Why is recovery THE answer?

Recovery tells me that my attitude is the only thing I can change and therefore is the only thing I am responsible for.  The 12 Steps give me a way to change my attitude, although seeing what my real habitual attitudes are can be painful and humiliating.  Step Nine is to take responsibility for my past actions by admitting that they have harmed and disturbed others in my life.  Ironically, these are often things that hurt me more than they have anyone else, and revisiting them is equally painful.  They are the things I don’t want you to know about me.

I don’t want to tell you that as my friend struggled with her daughter’s addiction, I thought, She at least got to have kids; if that were my daughter, I would have handled it differently – in other words, perfectly!

I don’t want you to know that when Bill was diagnosed with a brain tumor and lung cancer, my first thought was, He’s losing weight and I’m not! 

I don’t want to admit that when my friends’ house burned my thought was, They get a new house, what about me?

I share my innermost thoughts and feelings many times in 12 Step fellowship meetings.  It is an incredible and freeing experience and while I wouldn’t wish the way I have felt, thought, and behaved in these instances on anyone, it sure is comforting to know that others in the room have at times thought, felt, and behaved just like I have.

Yes, the old, habitual ways of thinking are still there – the petty focus on myself, the desire for a quick fix.  Perhaps it’s the human condition that allows the shitty little kid inside of me to whine and complain, or that allows me to think I can solve everything.  But, I no longer simply have to live with the most unattractive parts of myself.  The 12 Steps give me a way to recognize and accept those parts because without acceptance there can be no change.   When I attempt to hide those parts of myself they grow and grow, in the darkness that is my belief in the lie, and I can certainly gather the evidence that the lie is true.  But once I accept them, I can change my attitude and, ultimately, my thinking and my behavior.

Like the old Chinese proverb “Give a man a fish and you feed him for a day.
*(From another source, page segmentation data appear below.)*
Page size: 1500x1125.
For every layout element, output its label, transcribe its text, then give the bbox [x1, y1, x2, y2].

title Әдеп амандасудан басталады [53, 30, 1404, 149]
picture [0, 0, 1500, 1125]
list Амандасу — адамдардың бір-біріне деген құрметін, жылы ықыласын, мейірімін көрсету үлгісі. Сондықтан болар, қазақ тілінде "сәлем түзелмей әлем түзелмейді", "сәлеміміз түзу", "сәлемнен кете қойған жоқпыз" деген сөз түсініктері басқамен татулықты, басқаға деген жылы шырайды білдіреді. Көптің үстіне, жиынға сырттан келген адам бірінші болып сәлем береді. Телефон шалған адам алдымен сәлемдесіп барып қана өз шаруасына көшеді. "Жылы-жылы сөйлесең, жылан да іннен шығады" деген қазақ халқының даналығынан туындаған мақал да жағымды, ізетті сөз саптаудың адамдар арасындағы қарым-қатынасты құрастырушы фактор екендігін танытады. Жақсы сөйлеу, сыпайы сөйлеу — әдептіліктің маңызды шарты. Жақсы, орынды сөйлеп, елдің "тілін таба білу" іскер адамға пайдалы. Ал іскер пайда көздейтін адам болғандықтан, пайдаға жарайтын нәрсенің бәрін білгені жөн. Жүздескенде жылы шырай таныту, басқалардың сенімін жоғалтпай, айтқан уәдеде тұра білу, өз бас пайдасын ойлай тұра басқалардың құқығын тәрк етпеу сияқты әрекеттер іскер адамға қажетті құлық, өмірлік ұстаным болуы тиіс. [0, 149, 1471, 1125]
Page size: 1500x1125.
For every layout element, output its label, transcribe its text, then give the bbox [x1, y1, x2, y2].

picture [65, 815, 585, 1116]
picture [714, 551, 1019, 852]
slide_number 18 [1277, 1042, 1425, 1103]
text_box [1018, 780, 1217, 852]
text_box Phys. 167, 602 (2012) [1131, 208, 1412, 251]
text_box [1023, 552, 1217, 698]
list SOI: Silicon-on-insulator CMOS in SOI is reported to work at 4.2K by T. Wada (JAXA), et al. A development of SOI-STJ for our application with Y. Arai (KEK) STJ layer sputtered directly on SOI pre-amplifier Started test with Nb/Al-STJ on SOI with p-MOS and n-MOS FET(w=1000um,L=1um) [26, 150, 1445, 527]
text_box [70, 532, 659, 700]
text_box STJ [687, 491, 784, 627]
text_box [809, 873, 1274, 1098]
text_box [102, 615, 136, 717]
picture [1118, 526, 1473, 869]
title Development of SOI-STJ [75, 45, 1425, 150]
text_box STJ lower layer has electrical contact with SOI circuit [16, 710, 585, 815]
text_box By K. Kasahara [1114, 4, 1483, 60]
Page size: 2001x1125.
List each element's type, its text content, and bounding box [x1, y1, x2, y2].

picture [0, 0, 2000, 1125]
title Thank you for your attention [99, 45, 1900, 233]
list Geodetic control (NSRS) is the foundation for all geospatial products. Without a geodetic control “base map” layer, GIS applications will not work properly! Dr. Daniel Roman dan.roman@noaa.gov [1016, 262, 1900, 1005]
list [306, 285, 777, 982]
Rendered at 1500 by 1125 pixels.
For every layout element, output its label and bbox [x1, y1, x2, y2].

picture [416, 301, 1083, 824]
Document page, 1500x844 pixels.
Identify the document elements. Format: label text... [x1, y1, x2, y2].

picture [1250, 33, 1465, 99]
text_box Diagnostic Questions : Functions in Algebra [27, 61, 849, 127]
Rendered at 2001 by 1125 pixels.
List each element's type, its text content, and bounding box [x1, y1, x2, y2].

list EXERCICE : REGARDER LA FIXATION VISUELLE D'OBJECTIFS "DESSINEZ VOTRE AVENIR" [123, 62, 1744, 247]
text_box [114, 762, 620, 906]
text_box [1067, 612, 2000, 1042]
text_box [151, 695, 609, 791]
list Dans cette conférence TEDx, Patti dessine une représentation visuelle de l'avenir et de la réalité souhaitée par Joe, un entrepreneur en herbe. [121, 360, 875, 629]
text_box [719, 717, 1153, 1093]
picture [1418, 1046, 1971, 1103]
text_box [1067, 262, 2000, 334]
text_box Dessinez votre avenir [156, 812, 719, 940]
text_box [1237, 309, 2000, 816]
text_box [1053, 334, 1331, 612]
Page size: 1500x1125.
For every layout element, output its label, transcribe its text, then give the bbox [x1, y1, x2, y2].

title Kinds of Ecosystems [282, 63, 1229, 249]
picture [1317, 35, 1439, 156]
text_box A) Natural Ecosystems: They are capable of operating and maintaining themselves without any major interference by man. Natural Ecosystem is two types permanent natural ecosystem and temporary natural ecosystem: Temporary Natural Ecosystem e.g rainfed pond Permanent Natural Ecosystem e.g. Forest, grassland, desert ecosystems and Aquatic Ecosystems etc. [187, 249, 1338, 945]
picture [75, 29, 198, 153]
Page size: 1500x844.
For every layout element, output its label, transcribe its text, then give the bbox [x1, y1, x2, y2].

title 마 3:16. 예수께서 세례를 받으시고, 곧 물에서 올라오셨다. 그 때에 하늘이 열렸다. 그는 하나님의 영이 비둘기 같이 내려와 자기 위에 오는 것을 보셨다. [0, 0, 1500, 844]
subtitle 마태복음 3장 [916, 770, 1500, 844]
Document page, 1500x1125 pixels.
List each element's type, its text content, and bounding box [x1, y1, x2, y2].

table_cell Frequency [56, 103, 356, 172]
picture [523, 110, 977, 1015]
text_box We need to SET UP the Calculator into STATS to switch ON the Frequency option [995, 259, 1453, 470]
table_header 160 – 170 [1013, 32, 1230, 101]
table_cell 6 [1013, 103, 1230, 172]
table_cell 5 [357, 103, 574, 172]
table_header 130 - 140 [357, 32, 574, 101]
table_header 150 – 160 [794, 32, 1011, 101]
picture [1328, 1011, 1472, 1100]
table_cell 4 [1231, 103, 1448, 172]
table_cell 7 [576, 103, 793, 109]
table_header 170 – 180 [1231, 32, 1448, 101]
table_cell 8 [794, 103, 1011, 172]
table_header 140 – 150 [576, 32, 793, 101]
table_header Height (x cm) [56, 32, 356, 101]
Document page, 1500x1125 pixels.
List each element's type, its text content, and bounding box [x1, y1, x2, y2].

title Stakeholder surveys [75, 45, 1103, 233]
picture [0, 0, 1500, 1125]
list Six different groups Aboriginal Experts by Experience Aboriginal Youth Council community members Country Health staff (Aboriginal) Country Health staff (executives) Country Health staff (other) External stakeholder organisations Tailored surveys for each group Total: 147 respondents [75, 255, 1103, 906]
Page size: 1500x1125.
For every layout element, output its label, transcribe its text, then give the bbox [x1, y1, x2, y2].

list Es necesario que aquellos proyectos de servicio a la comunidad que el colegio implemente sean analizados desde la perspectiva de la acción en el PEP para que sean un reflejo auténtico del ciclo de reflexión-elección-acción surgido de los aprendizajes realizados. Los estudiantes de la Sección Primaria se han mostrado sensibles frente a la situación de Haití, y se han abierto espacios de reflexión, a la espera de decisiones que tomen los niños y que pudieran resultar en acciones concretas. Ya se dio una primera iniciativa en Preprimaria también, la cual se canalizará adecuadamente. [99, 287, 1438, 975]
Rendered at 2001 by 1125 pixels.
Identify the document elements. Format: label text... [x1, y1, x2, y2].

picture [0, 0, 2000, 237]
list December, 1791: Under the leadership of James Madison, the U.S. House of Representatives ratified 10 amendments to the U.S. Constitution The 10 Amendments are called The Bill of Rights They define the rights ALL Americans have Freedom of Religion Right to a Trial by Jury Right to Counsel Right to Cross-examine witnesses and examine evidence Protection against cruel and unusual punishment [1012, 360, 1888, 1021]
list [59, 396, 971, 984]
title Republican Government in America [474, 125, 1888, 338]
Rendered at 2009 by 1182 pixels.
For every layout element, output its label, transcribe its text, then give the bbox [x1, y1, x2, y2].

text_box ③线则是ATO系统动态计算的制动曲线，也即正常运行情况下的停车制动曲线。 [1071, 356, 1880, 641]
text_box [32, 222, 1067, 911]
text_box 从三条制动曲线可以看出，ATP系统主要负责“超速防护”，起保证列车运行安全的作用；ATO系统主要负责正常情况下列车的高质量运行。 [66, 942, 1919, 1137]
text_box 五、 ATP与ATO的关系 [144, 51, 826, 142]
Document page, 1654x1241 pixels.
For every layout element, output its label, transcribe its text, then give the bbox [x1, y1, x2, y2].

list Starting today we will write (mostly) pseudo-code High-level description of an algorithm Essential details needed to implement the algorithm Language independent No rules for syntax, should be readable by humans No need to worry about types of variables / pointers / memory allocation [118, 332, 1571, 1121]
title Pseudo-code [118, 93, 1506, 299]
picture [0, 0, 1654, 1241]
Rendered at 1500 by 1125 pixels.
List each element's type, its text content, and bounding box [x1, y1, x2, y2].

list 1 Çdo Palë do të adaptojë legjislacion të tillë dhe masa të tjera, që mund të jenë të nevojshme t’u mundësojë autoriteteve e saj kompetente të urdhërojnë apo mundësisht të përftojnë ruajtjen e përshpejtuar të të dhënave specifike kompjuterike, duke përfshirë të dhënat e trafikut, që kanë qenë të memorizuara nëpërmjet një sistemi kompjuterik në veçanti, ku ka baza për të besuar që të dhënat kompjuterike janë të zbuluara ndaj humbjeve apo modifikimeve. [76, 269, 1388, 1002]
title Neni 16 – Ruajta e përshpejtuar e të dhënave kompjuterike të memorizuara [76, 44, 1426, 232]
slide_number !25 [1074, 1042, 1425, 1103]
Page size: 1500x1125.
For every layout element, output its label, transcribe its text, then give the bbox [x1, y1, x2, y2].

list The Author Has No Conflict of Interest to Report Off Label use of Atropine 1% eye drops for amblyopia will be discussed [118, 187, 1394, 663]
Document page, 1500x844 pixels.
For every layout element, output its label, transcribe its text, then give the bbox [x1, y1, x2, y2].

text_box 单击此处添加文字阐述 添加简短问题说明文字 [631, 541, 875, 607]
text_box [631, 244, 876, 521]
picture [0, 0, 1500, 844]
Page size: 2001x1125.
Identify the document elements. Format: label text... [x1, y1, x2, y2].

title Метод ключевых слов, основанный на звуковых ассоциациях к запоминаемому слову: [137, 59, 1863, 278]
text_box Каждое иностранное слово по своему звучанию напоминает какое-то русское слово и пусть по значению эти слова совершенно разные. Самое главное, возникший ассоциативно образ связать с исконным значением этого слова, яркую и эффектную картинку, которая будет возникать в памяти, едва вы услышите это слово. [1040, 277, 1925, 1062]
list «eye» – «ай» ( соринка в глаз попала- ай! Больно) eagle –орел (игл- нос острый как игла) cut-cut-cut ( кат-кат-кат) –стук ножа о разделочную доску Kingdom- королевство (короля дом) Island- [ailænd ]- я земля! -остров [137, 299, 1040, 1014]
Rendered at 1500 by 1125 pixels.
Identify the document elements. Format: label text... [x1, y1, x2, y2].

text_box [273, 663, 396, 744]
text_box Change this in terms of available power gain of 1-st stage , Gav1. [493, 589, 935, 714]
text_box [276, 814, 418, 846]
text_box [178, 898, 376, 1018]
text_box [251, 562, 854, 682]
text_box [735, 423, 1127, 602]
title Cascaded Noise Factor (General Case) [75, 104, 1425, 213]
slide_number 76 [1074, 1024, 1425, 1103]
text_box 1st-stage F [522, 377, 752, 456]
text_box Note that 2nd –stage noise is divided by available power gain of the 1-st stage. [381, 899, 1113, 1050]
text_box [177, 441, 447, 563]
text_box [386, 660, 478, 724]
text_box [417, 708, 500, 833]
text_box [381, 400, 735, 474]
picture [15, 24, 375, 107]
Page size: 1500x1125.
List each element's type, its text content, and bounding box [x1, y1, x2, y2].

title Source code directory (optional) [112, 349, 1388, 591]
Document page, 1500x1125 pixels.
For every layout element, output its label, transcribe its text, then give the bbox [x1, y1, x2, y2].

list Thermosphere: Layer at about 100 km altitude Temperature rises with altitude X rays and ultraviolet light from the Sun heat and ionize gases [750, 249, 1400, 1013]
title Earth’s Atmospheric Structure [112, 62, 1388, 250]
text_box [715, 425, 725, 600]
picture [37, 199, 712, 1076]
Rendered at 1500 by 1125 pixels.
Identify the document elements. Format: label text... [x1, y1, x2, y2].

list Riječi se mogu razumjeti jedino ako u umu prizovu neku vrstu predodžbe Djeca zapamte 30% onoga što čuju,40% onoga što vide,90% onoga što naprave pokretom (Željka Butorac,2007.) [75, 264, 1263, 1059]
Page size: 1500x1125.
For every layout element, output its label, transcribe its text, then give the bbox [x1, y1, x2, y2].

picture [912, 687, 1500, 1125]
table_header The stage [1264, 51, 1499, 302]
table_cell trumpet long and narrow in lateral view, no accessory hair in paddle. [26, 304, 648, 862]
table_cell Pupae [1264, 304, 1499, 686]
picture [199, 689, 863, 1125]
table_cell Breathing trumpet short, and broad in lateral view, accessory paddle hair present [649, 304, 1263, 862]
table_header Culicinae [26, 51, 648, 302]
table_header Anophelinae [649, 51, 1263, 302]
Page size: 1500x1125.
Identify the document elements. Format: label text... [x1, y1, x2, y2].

Teach a man to fish and you feed him for a lifetime,” the Steps teach me a way to deal with the uncertainties of the universe, my human condition, the shitty little kid and the lie that constantly tries to invade my life.  They teach me how to fish.

The beginnings of the change in my thinking are detailed in our book Dig Deep in One Place  but the change  continues today as I journey on this great adventure finding out who I can be if I just stop believing the lies of  the habits of a lifetime –– that whining, unattractive part of myself.”